### REQUIREMENT 1
Translate this sentence from the Rahmani 30 passage into Spanish: "People learn about us through word of mouth and Urdu press."
### REQUIREMENT 2
Answer these from the Rahmani 30 passage:
(a) In what year did Rahmani 30 come up?
(b) How many of its students have made it to Olympiad tests of science papers?
(c) What rank did Ashar Ahmad secure in the IIT-JEE?
### REQUIREMENT 3
Reproduce word for word the part of the Rahmani 30 passage that begins at the words "Rahmani 30 is" and stops after "in engineering exams.".

Rahmani 30 is the first non-government venture that came up in 2008 to prepare poor Muslim students for engineering entrance tests. The institute, which provides free food and lodging for students for its one-year and two-year programme, has so far helped 138 candidates succeed in various engineering entrance tests.
Abhayanand, also a physicist, said the proposal for Rahmani 30 came after he had dissociated himself from the successful venture of Super 30, and noted that the success rate of Muslim students was dismal in engineering exams.
“It is gratifying to see the journey of students who came from far-off villages and very humble background. People learn about us through word of mouth and Urdu press. We have provided them only basic facilities here. But, they generally have great minds — 42 of them have made it to Olympiad tests of science papers,” said Abhayanand.
Ashar Ahmad, who belongs to Gilani in Nalanda and secured 2167th rank in the IIT-JEE, said: “The rigorous revision of the combined test paper, informal teaching set-up and interaction with seniors were the key.” Ashar’s father Imdad Ahsan is a private teacher, who earns only around Rs 8,000 a month.
Saif Ali, whose father is a mill worker in Kolkata, said: “I will be the first IITian in my family. I will ensure my father does not have to work. I will come back to Rahmani 30 during vacations. Abhayanand’s words of ‘give back to society’ rings in ear.”

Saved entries
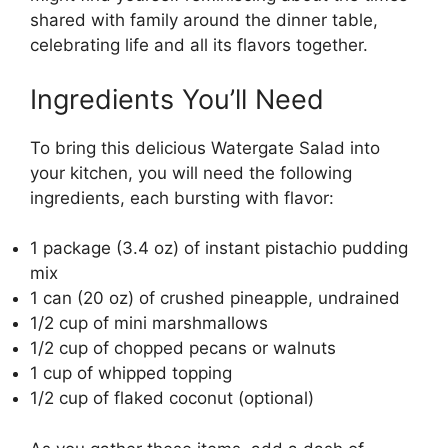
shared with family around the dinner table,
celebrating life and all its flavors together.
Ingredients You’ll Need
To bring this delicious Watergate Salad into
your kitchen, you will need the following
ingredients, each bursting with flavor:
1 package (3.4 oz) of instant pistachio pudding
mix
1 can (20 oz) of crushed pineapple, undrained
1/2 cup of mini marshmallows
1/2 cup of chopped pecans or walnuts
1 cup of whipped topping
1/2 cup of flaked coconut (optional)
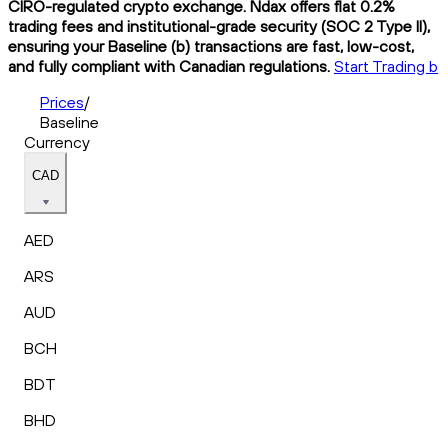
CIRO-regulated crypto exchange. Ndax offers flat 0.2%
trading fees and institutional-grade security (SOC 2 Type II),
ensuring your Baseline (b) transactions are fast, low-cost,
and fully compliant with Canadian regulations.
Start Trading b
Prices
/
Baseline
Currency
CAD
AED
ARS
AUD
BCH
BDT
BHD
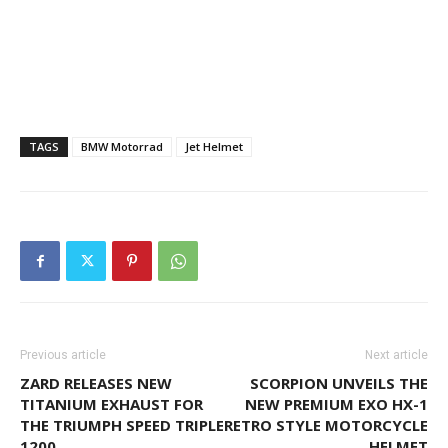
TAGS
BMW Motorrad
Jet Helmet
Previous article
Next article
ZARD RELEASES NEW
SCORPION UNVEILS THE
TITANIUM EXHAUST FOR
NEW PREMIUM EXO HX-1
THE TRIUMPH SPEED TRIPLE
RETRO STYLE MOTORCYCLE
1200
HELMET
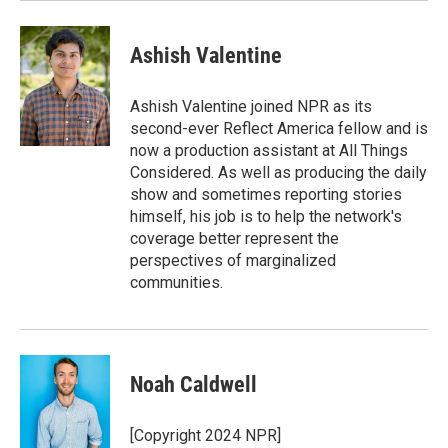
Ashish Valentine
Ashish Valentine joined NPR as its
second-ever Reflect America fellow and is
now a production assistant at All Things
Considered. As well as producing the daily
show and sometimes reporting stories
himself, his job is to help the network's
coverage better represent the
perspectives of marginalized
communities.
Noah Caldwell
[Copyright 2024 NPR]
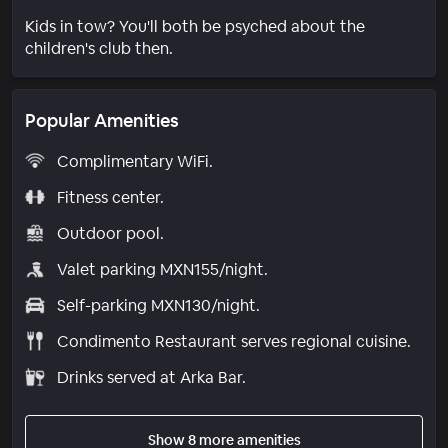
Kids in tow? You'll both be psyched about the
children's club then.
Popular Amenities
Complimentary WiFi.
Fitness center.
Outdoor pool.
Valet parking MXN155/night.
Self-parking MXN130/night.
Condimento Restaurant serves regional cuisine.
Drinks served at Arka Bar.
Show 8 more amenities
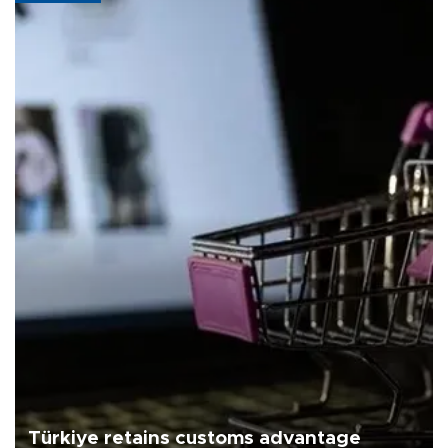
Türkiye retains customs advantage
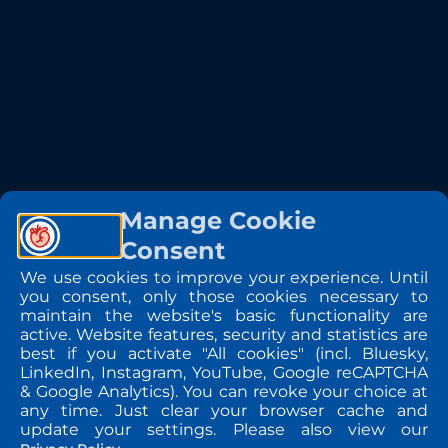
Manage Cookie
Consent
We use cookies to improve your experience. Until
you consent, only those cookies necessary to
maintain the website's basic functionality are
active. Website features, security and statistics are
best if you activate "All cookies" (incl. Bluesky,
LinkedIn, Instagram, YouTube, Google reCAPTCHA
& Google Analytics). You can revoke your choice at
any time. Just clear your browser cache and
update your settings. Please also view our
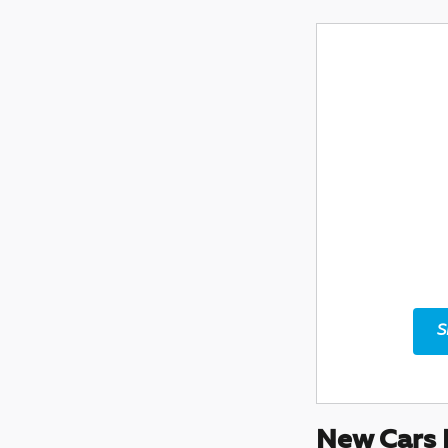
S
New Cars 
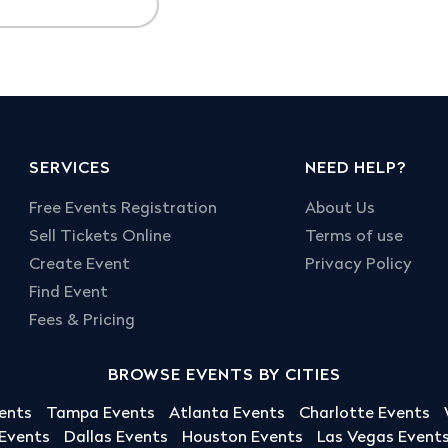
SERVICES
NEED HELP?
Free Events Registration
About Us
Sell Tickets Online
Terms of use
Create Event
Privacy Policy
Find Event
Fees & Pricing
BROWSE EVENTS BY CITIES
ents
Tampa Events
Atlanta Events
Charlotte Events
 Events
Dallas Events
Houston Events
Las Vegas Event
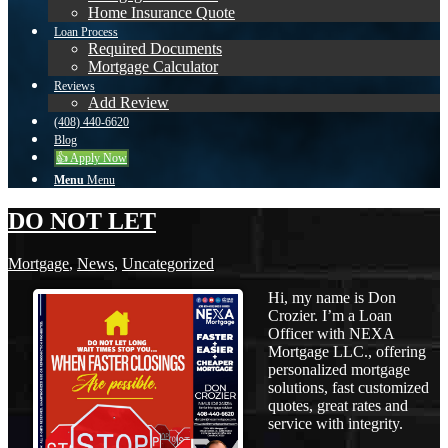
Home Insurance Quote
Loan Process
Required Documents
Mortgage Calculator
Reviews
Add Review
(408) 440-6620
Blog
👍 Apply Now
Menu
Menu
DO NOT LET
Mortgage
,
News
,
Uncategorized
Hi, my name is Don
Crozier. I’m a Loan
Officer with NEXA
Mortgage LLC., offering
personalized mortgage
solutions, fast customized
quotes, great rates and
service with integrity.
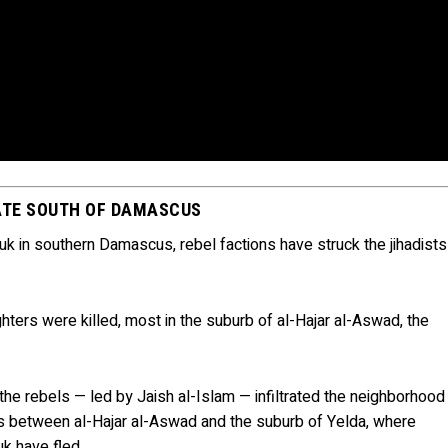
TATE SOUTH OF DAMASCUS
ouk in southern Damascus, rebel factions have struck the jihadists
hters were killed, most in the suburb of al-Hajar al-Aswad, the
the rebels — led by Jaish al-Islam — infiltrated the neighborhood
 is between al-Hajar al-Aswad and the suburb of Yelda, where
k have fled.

### WRITTEN SOLUTION 1
La gente se entera de nosotros por el boca a boca y por la prensa en urdu.

### WRITTEN SOLUTION 2
(a) 2008
(b) 42
(c) 2167th

### WRITTEN SOLUTION 3
Rahmani 30 is the first non-government venture that came up in 2008 to prepare poor Muslim students for engineering entrance tests. The institute, which provides free food and lodging for students for its one-year and two-year programme, has so far helped 138 candidates succeed in various engineering entrance tests.
Abhayanand, also a physicist, said the proposal for Rahmani 30 came after he had dissociated himself from the successful venture of Super 30, and noted that the success rate of Muslim students was dismal in engineering exams.